When a line in the records contains the string "Codice", copy that line.

Saved entries
★ ★ ★ ★ ★ ★ ★
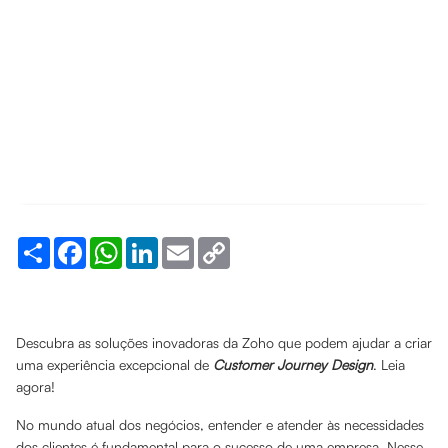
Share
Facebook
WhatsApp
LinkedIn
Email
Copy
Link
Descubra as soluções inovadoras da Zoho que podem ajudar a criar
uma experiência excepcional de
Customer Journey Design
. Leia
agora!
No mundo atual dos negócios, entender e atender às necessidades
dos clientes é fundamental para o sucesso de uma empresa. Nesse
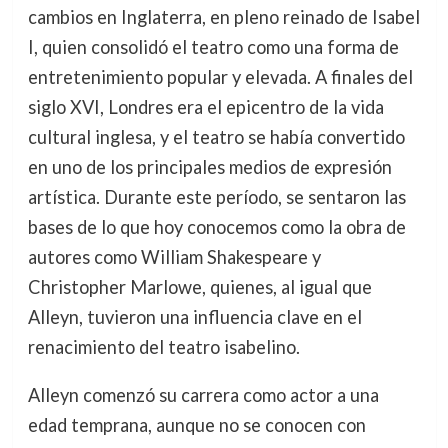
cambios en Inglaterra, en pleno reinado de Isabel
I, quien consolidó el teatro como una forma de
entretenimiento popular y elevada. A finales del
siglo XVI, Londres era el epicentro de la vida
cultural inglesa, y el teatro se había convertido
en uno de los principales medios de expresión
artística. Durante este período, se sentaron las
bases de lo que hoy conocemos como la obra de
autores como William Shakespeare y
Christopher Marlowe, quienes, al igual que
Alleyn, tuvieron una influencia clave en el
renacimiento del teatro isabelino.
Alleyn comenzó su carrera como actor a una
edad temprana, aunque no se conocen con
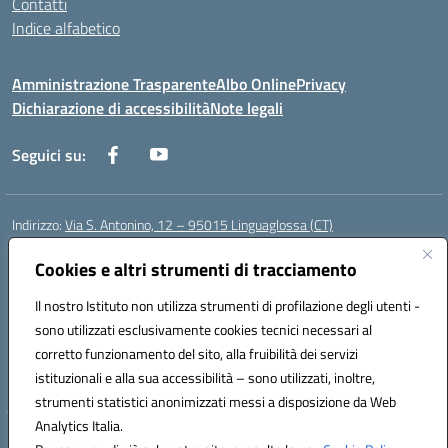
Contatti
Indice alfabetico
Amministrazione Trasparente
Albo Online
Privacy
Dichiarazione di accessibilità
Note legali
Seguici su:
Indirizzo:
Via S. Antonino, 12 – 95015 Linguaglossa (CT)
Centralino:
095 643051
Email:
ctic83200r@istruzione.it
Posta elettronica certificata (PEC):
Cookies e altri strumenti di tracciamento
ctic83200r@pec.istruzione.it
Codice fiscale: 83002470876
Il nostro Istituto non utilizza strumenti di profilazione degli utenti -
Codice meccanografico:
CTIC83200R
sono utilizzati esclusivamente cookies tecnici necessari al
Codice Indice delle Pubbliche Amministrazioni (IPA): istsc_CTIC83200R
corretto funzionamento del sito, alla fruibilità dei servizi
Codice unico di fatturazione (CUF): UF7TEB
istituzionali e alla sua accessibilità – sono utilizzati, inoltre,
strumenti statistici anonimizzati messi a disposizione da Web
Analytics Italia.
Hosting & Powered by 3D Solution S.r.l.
★ ★ ★ ★ ★ ★ ★
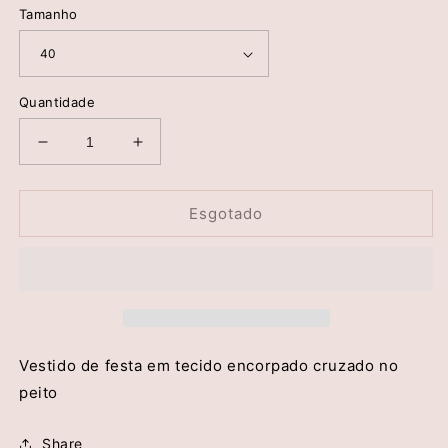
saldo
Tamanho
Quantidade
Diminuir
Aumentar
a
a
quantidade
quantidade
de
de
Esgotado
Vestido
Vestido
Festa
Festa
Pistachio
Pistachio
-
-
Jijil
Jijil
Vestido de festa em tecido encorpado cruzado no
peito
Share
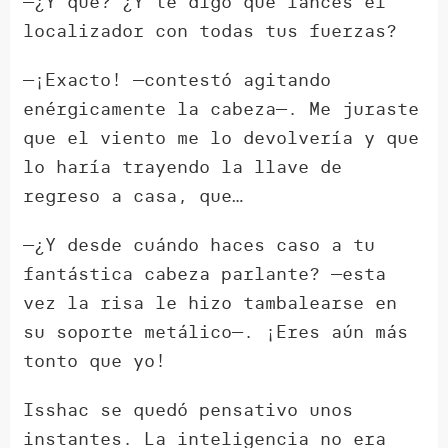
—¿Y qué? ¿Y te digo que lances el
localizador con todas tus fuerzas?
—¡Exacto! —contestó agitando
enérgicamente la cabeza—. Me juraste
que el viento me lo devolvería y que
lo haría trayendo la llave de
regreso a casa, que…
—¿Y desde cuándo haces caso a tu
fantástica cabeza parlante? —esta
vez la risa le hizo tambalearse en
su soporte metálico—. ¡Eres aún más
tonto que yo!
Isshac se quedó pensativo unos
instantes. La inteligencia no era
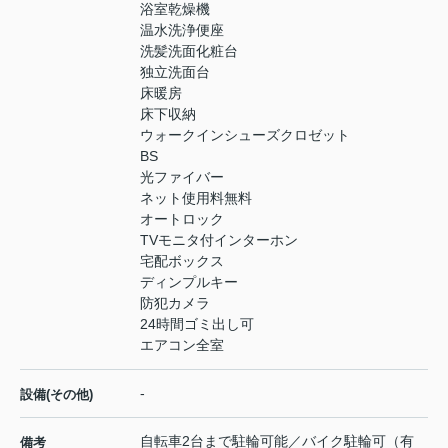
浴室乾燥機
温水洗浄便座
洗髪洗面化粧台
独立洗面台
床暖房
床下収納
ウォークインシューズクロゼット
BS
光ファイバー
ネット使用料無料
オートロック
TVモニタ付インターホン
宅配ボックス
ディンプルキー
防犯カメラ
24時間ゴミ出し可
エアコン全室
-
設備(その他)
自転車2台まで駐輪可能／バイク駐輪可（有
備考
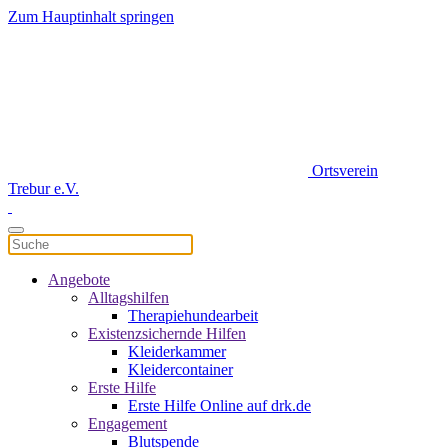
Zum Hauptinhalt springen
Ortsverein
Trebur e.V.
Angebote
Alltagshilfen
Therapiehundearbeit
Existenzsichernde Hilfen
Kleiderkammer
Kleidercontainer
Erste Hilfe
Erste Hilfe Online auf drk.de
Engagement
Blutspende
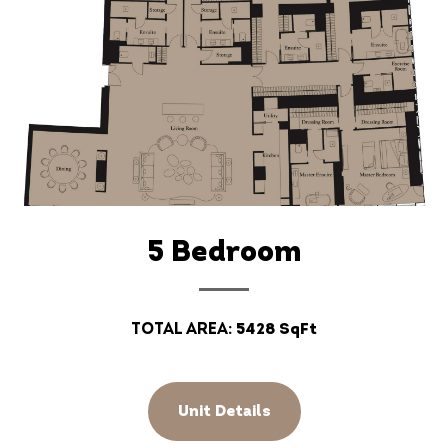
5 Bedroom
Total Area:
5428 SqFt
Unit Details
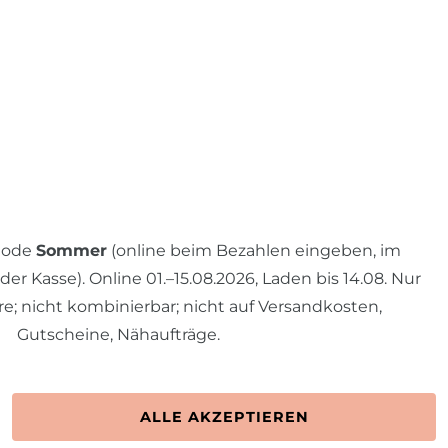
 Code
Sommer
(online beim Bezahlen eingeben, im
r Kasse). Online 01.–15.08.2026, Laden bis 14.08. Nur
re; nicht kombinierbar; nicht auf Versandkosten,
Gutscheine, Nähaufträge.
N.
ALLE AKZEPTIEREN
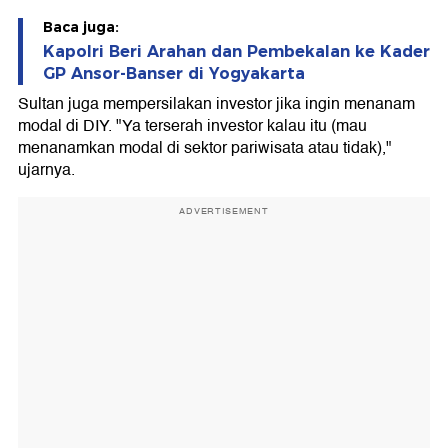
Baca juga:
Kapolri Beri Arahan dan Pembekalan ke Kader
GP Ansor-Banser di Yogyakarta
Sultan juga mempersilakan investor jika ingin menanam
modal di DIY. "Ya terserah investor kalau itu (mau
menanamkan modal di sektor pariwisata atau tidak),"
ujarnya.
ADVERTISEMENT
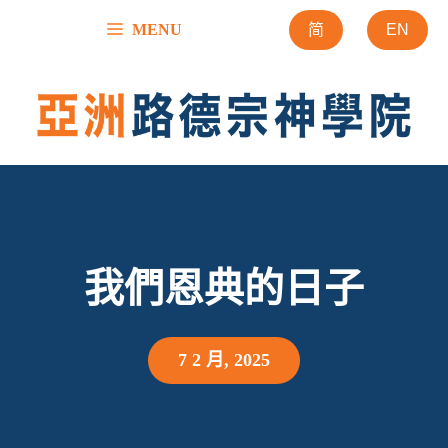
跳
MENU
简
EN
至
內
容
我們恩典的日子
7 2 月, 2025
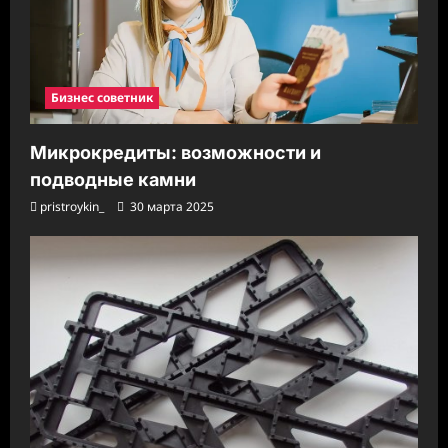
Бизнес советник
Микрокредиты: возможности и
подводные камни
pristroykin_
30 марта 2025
★ ★ ★ ★ ★ ★ ★
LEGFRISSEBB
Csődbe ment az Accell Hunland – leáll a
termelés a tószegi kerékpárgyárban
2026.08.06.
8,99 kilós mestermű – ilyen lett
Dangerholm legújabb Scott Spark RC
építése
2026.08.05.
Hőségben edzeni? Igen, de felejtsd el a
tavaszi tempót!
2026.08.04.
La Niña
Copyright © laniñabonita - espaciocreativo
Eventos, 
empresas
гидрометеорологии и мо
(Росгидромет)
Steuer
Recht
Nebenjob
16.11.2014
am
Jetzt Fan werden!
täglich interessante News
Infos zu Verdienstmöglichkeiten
★ ★ ★ ★ ★ ★ ★
— Response to this exercise —
Codice fiscale: 83002470876
Codice meccanografico:
Codice Indice delle Pubbliche Amministrazioni (IPA): istsc_CTIC83200R
Codice unico di fatturazione (CUF): UF7TEB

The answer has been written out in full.